There was a young moon, and one stream of light fell down into
Amir
Nath's Gully, and struck the grating, which was drawn away as he
knocked. From the black dark, Bisesa held out her arms into the
moonlight. Both hands had been cut off at the wrists, and the
stumps were nearly healed.
Then, as Bisesa bowed her head between her arms and sobbed,
some one
in the room grunted like a wild beast, and something sharp--knife,
sword or spear--thrust at Trejago in his boorka. The stroke missed
his body, but cut into one of the muscles of the groin, and he
limped slightly from the wound for the rest of his days.
The grating went into its place. There was no sign whatever from
inside the house--nothing but the moonlight strip on the high wall,
and the blackness of Amir Nath's Gully behind.
The next thing Trejago remembers, after raging and shouting like a
madman between those pitiless walls, is that he found himself near
the river as the dawn was breaking, threw away his boorka and
went
home bareheaded.
What the tragedy was--whether Bisesa had, in a fit of causeless
despair, told everything, or the intrigue had been discovered and
she tortured to tell, whether Durga Charan knew his name, and
what
became of Bisesa--Trejago does not know to this day. Something
horrible had happened, and the thought of what it must have been
comes upon Trejago in the night now and again, and keeps him
company
till the morning. One special feature of the case is that he does
not know where lies the front of Durga Charan's house. It may
open
on to a courtyard common to two or more houses, or it may lie
behind
any one of the gates of Jitha Megji's bustee. Trejago cannot tell.
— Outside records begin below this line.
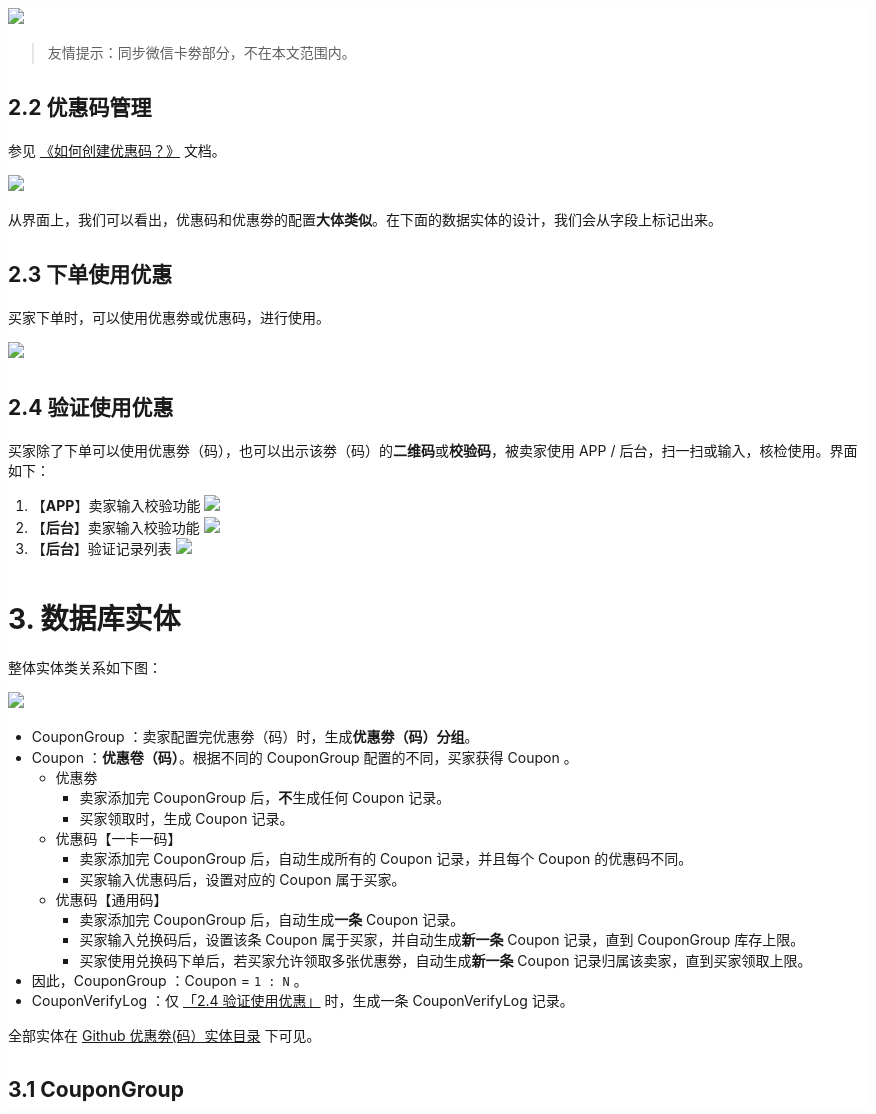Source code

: ![](http://www.iocoder.cn/images/Entity/2018_07_01/02.png)

> 友情提示：同步微信卡劵部分，不在本文范围内。

## 2.2 优惠码管理

参见 [《如何创建优惠码？》](https://help.youzan.com/qa#/menu/2185/detail/917%E2%80%A8?_k=lqs8cf) 文档。

![](http://www.iocoder.cn/images/Entity/2018_07_01/03.png)

从界面上，我们可以看出，优惠码和优惠劵的配置**大体类似**。在下面的数据实体的设计，我们会从字段上标记出来。

## 2.3 下单使用优惠

买家下单时，可以使用优惠劵或优惠码，进行使用。

![](http://www.iocoder.cn/images/Entity/2018_07_01/04.png)

## 2.4 验证使用优惠

买家除了下单可以使用优惠劵（码），也可以出示该劵（码）的**二维码**或**校验码**，被卖家使用 APP / 后台，扫一扫或输入，核检使用。界面如下：

1. 【**APP**】卖家输入校验功能  ![](http://www.iocoder.cn/images/Entity/2018_07_01/05.png)
2. 【**后台**】卖家输入校验功能  ![](http://www.iocoder.cn/images/Entity/2018_07_01/06.png)
3. 【**后台**】验证记录列表  ![](http://www.iocoder.cn/images/Entity/2018_07_01/07.png)

# 3. 数据库实体

整体实体类关系如下图：

![](http://www.iocoder.cn/images/Entity/2018_07_01/08.png)

* CouponGroup ：卖家配置完优惠劵（码）时，生成**优惠劵（码）分组**。
* Coupon ：**优惠卷（码）**。根据不同的 CouponGroup 配置的不同，买家获得 Coupon 。
    * 优惠劵
        * 卖家添加完 CouponGroup 后，**不**生成任何 Coupon 记录。
        * 买家领取时，生成 Coupon 记录。
    * 优惠码【一卡一码】
        * 卖家添加完 CouponGroup 后，自动生成所有的 Coupon 记录，并且每个 Coupon 的优惠码不同。
        * 买家输入优惠码后，设置对应的 Coupon 属于买家。
    * 优惠码【通用码】
        * 卖家添加完 CouponGroup 后，自动生成**一条** Coupon 记录。
        * 买家输入兑换码后，设置该条 Coupon 属于买家，并自动生成**新一条** Coupon 记录，直到 CouponGroup 库存上限。
        * 买家使用兑换码下单后，若买家允许领取多张优惠劵，自动生成**新一条** Coupon 记录归属该卖家，直到买家领取上限。
* 因此，CouponGroup ：Coupon = `1 : N` 。
* CouponVerifyLog ：仅 [「2.4 验证使用优惠」](#) 时，生成一条 CouponVerifyLog 记录。

全部实体在 [Github 优惠劵(码）实体目录](https://github.com/YunaiV/doraemon-entity/tree/7186b771a3355025dd4fb993c9a6b9b352db2232/src/main/java/cn/iocoder/doraemon/umpgroup/coupon/entity) 下可见。

## 3.1 CouponGroup

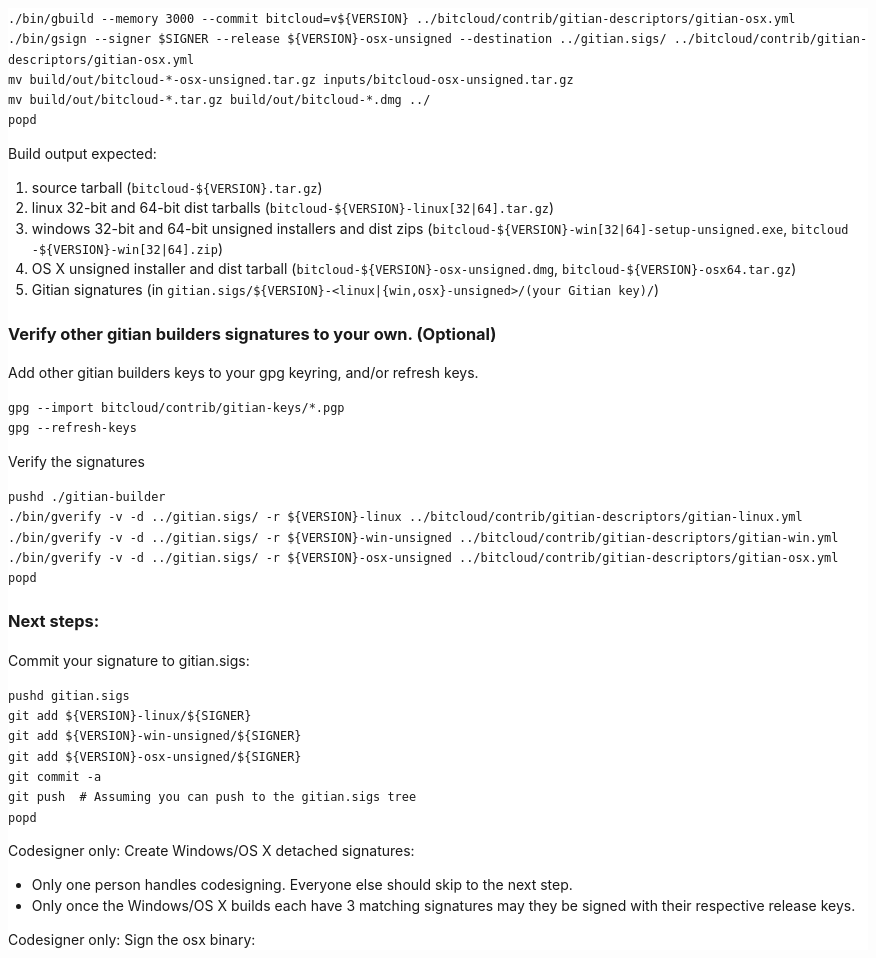     ./bin/gbuild --memory 3000 --commit bitcloud=v${VERSION} ../bitcloud/contrib/gitian-descriptors/gitian-osx.yml
    ./bin/gsign --signer $SIGNER --release ${VERSION}-osx-unsigned --destination ../gitian.sigs/ ../bitcloud/contrib/gitian-descriptors/gitian-osx.yml
    mv build/out/bitcloud-*-osx-unsigned.tar.gz inputs/bitcloud-osx-unsigned.tar.gz
    mv build/out/bitcloud-*.tar.gz build/out/bitcloud-*.dmg ../
    popd

Build output expected:

  1. source tarball (`bitcloud-${VERSION}.tar.gz`)
  2. linux 32-bit and 64-bit dist tarballs (`bitcloud-${VERSION}-linux[32|64].tar.gz`)
  3. windows 32-bit and 64-bit unsigned installers and dist zips (`bitcloud-${VERSION}-win[32|64]-setup-unsigned.exe`, `bitcloud-${VERSION}-win[32|64].zip`)
  4. OS X unsigned installer and dist tarball (`bitcloud-${VERSION}-osx-unsigned.dmg`, `bitcloud-${VERSION}-osx64.tar.gz`)
  5. Gitian signatures (in `gitian.sigs/${VERSION}-<linux|{win,osx}-unsigned>/(your Gitian key)/`)

### Verify other gitian builders signatures to your own. (Optional)

Add other gitian builders keys to your gpg keyring, and/or refresh keys.

    gpg --import bitcloud/contrib/gitian-keys/*.pgp
    gpg --refresh-keys

Verify the signatures

    pushd ./gitian-builder
    ./bin/gverify -v -d ../gitian.sigs/ -r ${VERSION}-linux ../bitcloud/contrib/gitian-descriptors/gitian-linux.yml
    ./bin/gverify -v -d ../gitian.sigs/ -r ${VERSION}-win-unsigned ../bitcloud/contrib/gitian-descriptors/gitian-win.yml
    ./bin/gverify -v -d ../gitian.sigs/ -r ${VERSION}-osx-unsigned ../bitcloud/contrib/gitian-descriptors/gitian-osx.yml
    popd

### Next steps:

Commit your signature to gitian.sigs:

    pushd gitian.sigs
    git add ${VERSION}-linux/${SIGNER}
    git add ${VERSION}-win-unsigned/${SIGNER}
    git add ${VERSION}-osx-unsigned/${SIGNER}
    git commit -a
    git push  # Assuming you can push to the gitian.sigs tree
    popd

Codesigner only: Create Windows/OS X detached signatures:
- Only one person handles codesigning. Everyone else should skip to the next step.
- Only once the Windows/OS X builds each have 3 matching signatures may they be signed with their respective release keys.

Codesigner only: Sign the osx binary:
He cannot get Bisesa--poor little Bisesa--back again. He has lost
her in the City, where each man's house is as guarded and as
unknowable as the grave; and the grating that opens into Amir
Nath's
Gully has been walled up.
But Trejago pays his calls regularly, and is reckoned a very decent
sort of man.
There is nothing peculiar about him, except a slight stiffness,
caused by a riding-strain, in the right leg.
IN ERROR.
They burnt a corpse upon the sand--
The light shone out afar;
It guided home the plunging boats
That beat from Zanzibar.
Spirit of Fire, where'er Thy altars rise.
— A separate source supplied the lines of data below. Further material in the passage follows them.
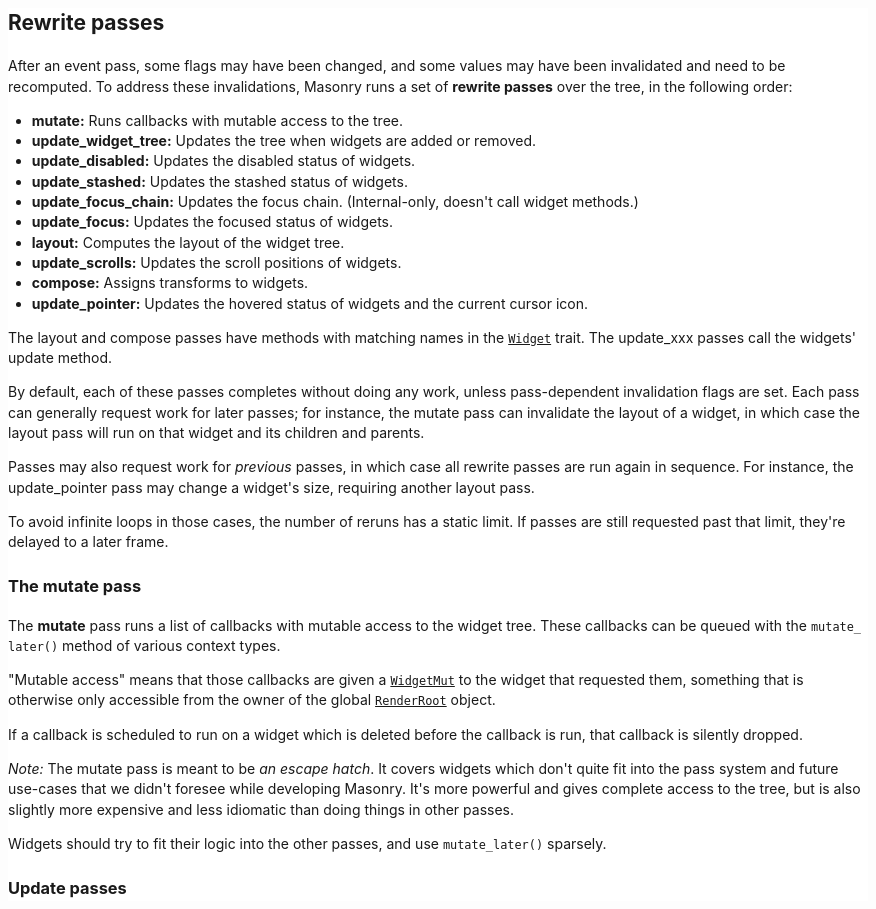 
## Rewrite passes

After an event pass, some flags may have been changed, and some values may have been invalidated and need to be recomputed.
To address these invalidations, Masonry runs a set of **rewrite passes** over the tree, in the following order:

- **mutate:** Runs callbacks with mutable access to the tree.
- **update_widget_tree:** Updates the tree when widgets are added or removed.
- **update_disabled:** Updates the disabled status of widgets.
- **update_stashed:** Updates the stashed status of widgets.
- **update_focus_chain:** Updates the focus chain. (Internal-only, doesn't call widget methods.)
- **update_focus:** Updates the focused status of widgets.
- **layout:** Computes the layout of the widget tree.
- **update_scrolls:** Updates the scroll positions of widgets.
- **compose:** Assigns transforms to widgets.
- **update_pointer:** Updates the hovered status of widgets and the current cursor icon.

The layout and compose passes have methods with matching names in the [`Widget`] trait.
The update_xxx passes call the widgets' update method.

By default, each of these passes completes without doing any work, unless pass-dependent invalidation flags are set.
Each pass can generally request work for later passes; for instance, the mutate pass can invalidate the layout of a widget, in which case the layout pass will run on that widget and its children and parents.

Passes may also request work for *previous* passes, in which case all rewrite passes are run again in sequence.
For instance, the update_pointer pass may change a widget's size, requiring another layout pass.

To avoid infinite loops in those cases, the number of reruns has a static limit.
If passes are still requested past that limit, they're delayed to a later frame.

### The mutate pass

The **mutate** pass runs a list of callbacks with mutable access to the widget tree.
These callbacks can be queued with the `mutate_later()` method of various context types.

"Mutable access" means that those callbacks are given a [`WidgetMut`] to the widget that requested them, something that is otherwise only accessible from the owner of the global [`RenderRoot`] object.

If a callback is scheduled to run on a widget which is deleted before the callback is run, that callback is silently dropped.

*Note:* The mutate pass is meant to be *an escape hatch*.
It covers widgets which don't quite fit into the pass system and future use-cases that we didn't foresee while developing Masonry.
It's more powerful and gives complete access to the tree, but is also slightly more expensive and less idiomatic than doing things in other passes.

Widgets should try to fit their logic into the other passes, and use `mutate_later()` sparsely.

### Update passes


[`Widget`]: crate::core::Widget
[`LayoutCtx::place_child`]: crate::core::LayoutCtx::place_child
[`LayoutCtx::run_layout`]: crate::core::LayoutCtx::run_layout
[`WidgetMut`]: crate::core::WidgetMut
[`RenderRoot`]: crate::app::RenderRoot
[`PaintCtx`]: crate::core::PaintCtx
[`AccessCtx`]: crate::core::AccessCtx
[`LayoutCtx`]: crate::core::LayoutCtx
[`ComposeCtx`]: crate::core::ComposeCtx
[`MutateCtx`]: crate::core::MutateCtx
[`EventCtx`]: crate::core::EventCtx
[`UpdateCtx`]: crate::core::UpdateCtx
[`RegisterCtx`]: crate::core::RegisterCtx
[`QueryCtx`]: crate::core::QueryCtx
[`WidgetAdded`]: crate::core::Update::WidgetAdded
[`Ime::Disabled`]: crate::core::Ime::Disabled
[`FocusChanged`]: crate::core::Update::FocusChanged
[`ChildFocusChanged`]: crate::core::Update::ChildFocusChanged
[`ChildHoveredChanged`]: crate::core::Update::ChildHoveredChanged
[`RequestPanToChild`]: crate::core::Update::RequestPanToChild
[`StartIme`]: crate::app::RenderRootSignal::StartIme
[`EndIme`]: crate::app::RenderRootSignal::EndIme
[disabled]: crate::doc::internals_02_masonry_concepts#disabled
[stashed]: crate::doc::internals_02_masonry_concepts#stashed
[active]: crate::doc::internals_02_masonry_concepts#active
[focus chain]: crate::doc::internals_02_masonry_concepts#focus-chain
[text focus]: crate::doc::internals_02_masonry_concepts#text-focus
Thou art Light of Guidance to our eyes!
Salsette Boat-Song.
There is hope for a man who gets publicly and riotously drunk
more
often that he ought to do; but there is no hope for the man who
drinks secretly and alone in his own house--the man who is never
seen to drink.
This is a rule; so there must be an exception to prove it.
Moriarty's case was that exception.
He was a Civil Engineer, and the Government, very kindly, put
him
quite by himself in an out-district, with nobody but natives to talk
to and a great deal of work to do. He did his work well in the four
years he was utterly alone; but he picked up the vice of secret and
solitary drinking, and came up out of the wilderness more old and
worn and haggard than the dead-alive life had any right to make
him.
You know the saying that a man who has been alone in the jungle
for
more than a year is never quite sane all his life after. People
credited Moriarty's queerness of manner and moody ways to the
solitude, and said it showed how Government spoilt the futures of
its best men. Moriarty had built himself the plinth of a very god
reputation in the bridge-dam-girder line. But he knew, every night
of the week, that he was taking steps to undermine that reputation
with L. L. L. and "Christopher" and little nips of liqueurs, and
filth of that kind. He had a sound constitution and a great brain,
or else he would have broken down and died like a sick camel in
the
district, as better men have done before him.